Prof. Hanmer pointed to the vexed situation with natural ventilation in Australia’s building code, where buildings may be compliant in theory, but very poorly ventilated in reality, because occupants do not open windows and doors.

“Thermal comfort always trumps ventilation,” he said.

Mechanical ventilation, Professor Hanmer noted, does provide adequate indoor air quality if it is designed in compliance with the National Construction Code – and specifically AS 1668.2. However, many of these systems are not properly maintained, meaning they are not operating as designed. He suggested that regulations could be put in place to mandate maintenance.

Design v operation

The issue of design verses operation was taken up by Professor Lidia Morawska from QUT, who is now leading the ARC Training Centre for Advanced Building Systems Against Airborne Infection Transmission.

She put forward the view that – as is the case with outdoor air – there must be both standards and monitoring in place. Key to this is the introduction of an Australian standard that sets threshold levels for pollutants in indoor air. This would include pollutants that are significant in terms of health impact, and can also be practically measured, such as PM2.5, CO2 and CO.

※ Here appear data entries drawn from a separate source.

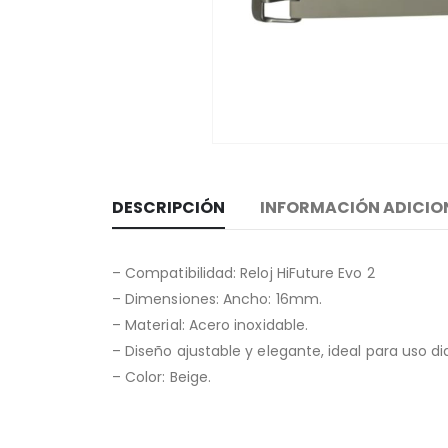
DESCRIPCIÓN
INFORMACIÓN ADICIO
– Compatibilidad: Reloj HiFuture Evo 2
– Dimensiones: Ancho: 16mm.
– Material: Acero inoxidable.
– Diseño ajustable y elegante, ideal para uso dia
– Color: Beige.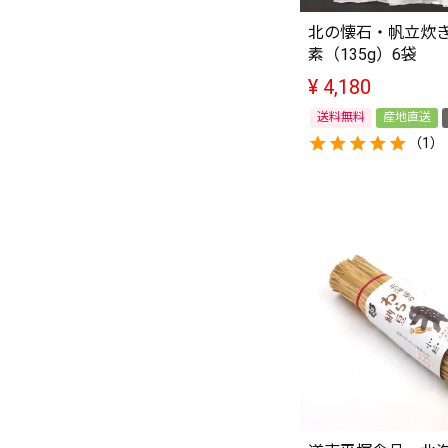
北の懐石・帆立炊
素（135g）6袋
¥
4,180
送料無料
産地直送
（1）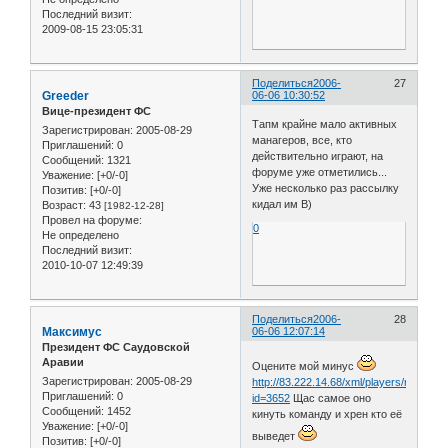
Последний визит:
2009-08-15 23:05:31
Поделиться
2006-
27
Greeder
06-06 10:30:52
Вице-президент ФС
Тапм крайне мало активных
Зарегистрирован
: 2005-08-29
манагеров, все, кто
Приглашений:
0
действительно играют, на
Сообщений:
1321
форуме уже отметились...
Уважение:
[+0/-0]
Уже несколько раз рассылку
Позитив:
[+0/-0]
кидал им B)
Возраст:
43
[1982-12-28]
Провел на форуме:
0
Не определено
Последний визит:
2010-10-07 12:49:39
Поделиться
2006-
28
Максимус
06-06 12:07:14
Президент ФС Саудовской
Аравии
Оцените мой минус
Зарегистрирован
: 2005-08-29
http://83.222.14.68/xml/players/roster.p
Приглашений:
0
id=3652
Щас самое оно
Сообщений:
1452
кинуть команду и хрен кто её
Уважение:
[+0/-0]
выведет
Позитив:
[+0/-0]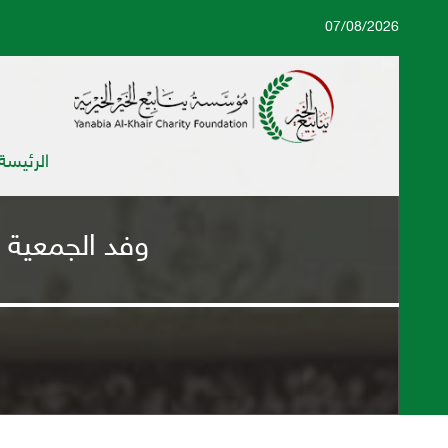
07/08/2026
الرئيسة
وفد الجمعية ال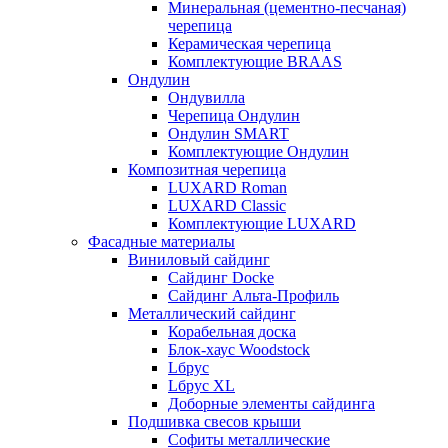
Минеральная (цементно-песчаная)
черепица
Керамическая черепица
Комплектующие BRAAS
Ондулин
Ондувилла
Черепица Ондулин
Ондулин SMART
Комплектующие Ондулин
Композитная черепица
LUXARD Roman
LUXARD Classic
Комплектующие LUXARD
Фасадные материалы
Виниловый сайдинг
Сайдинг Docke
Сайдинг Альта-Профиль
Металлический сайдинг
Корабельная доска
Блок-хаус Woodstock
Lбрус
Lбрус XL
Доборные элементы сайдинга
Подшивка свесов крыши
Софиты металлические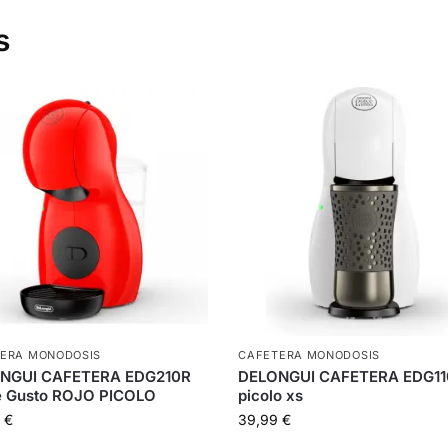
s
ERA MONODOSIS
CAFETERA MONODOSIS
NGUI CAFETERA EDG210R
DELONGUI CAFETERA EDG1
e Gusto ROJO PICOLO
picolo xs
9
€
39,99
€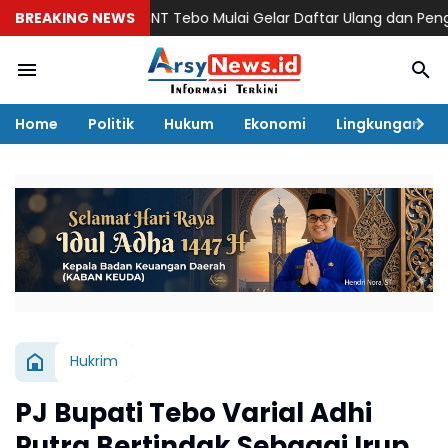
BREAKING NEWS
SNT Tebo Mulai Gelar Daftar Ulang dan Pengenalan 
Home
Politik
Hukum
Ekonomi
Lingkungan
Hukrim
PJ Bupati Tebo Varial Adhi
Putra Bertindak Sebagai Irup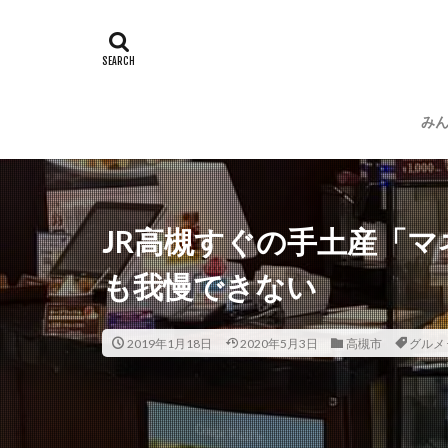
み
運
プ
JR高槻すぐの手土産「
も我慢できない
2019年1月18日
2020年5月3日
高槻市
グルメ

AIRAH CEO Trish Hyde noted that the AIRAH Indoor Air Quality Special Technical Group has submitted a proposal to Standards Australia along these lines.

But even with a standard in place, the question remains how it would be enforced.

One option could be through occupational health and safety laws. Leading employment lawyer Louise Houlihan pointed out that a framework for ensuring good ventilation already exists under WHS laws.

According to Houlihan, a number of COVID-19 claims have been paid, and employers are actively looking for advice on how to meet their obligations. This reinforced another common theme during the event: the need to raise awareness, and to provide clear, reliable advice.

Can we afford not to improve IAQ?

The panellists gave many different answers to Professor Kelly’s opening question of cost and benefit, but the consensus was that the latter far outweighs the former.

Clinical epidemiologist, surgeon and health services researcher Professor Nancy Baxter quoted a pre-pandemic figure for the cost of unsafe air – the “cost of doing nothing” – as $12 billion a year. But she stressed that it was about more than money.

“We cannot not breathe, we cannot not share air,” she said. “Clean air is a public good. It is a right.”